▸ **Work instructions**: Could you write out the listing below exactly as it stands, leaving out the pictures?

▸ **Data extract**:

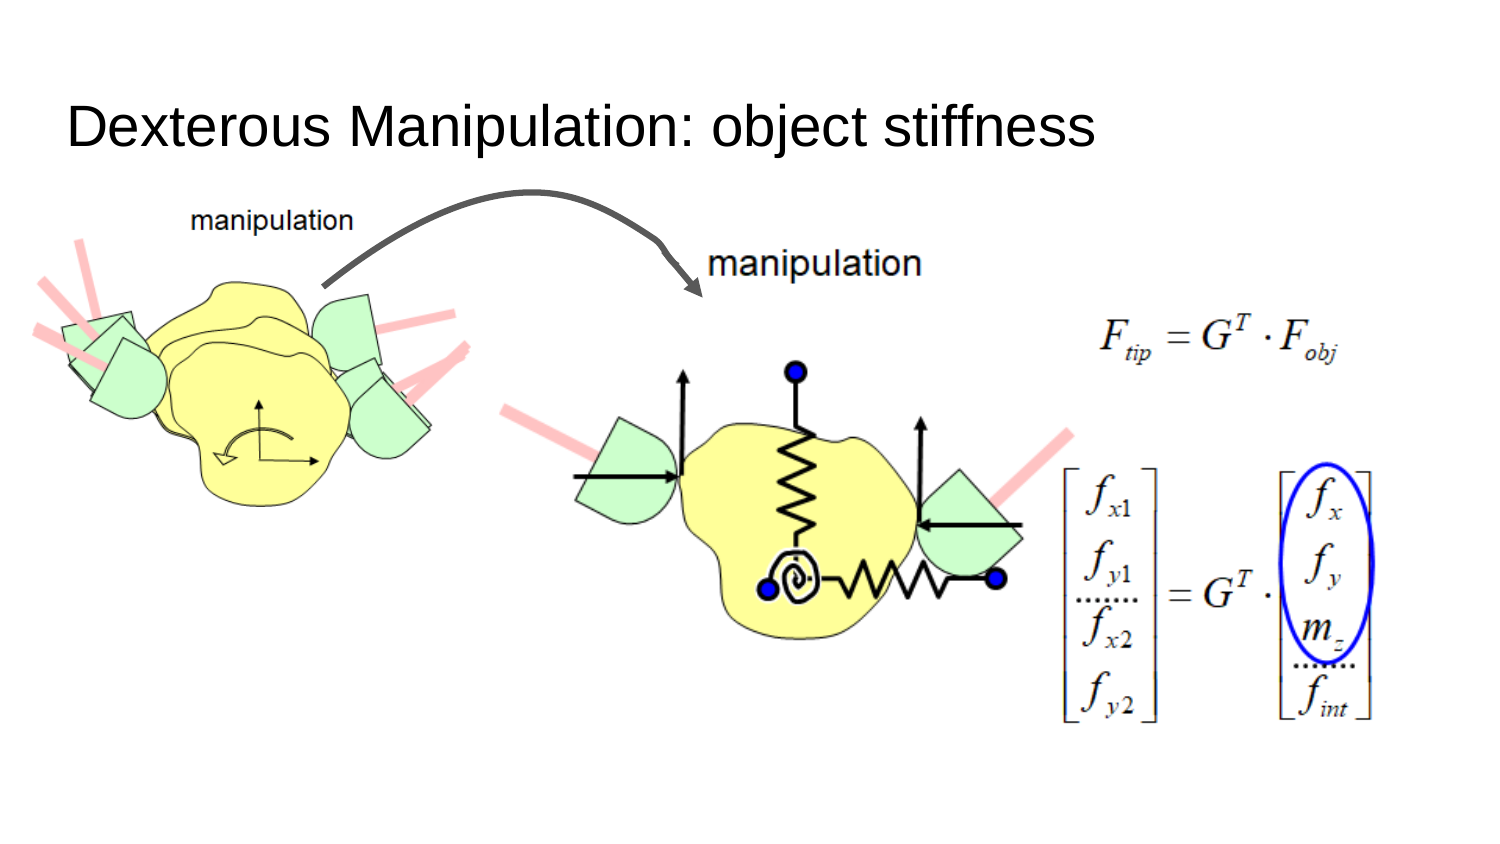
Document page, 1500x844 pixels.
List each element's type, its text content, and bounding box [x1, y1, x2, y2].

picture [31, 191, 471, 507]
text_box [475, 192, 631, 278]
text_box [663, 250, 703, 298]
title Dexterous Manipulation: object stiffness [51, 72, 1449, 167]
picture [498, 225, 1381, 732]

▸ **Task answer**:
Document page, 1500x844 pixels.
List each element's type, its text content, and bounding box [x1, y1, x2, y2].

picture [31, 191, 471, 507]
text_box [475, 192, 631, 278]
text_box [663, 250, 703, 298]
title Dexterous Manipulation: object stiffness [51, 72, 1449, 167]
picture [498, 225, 1381, 732]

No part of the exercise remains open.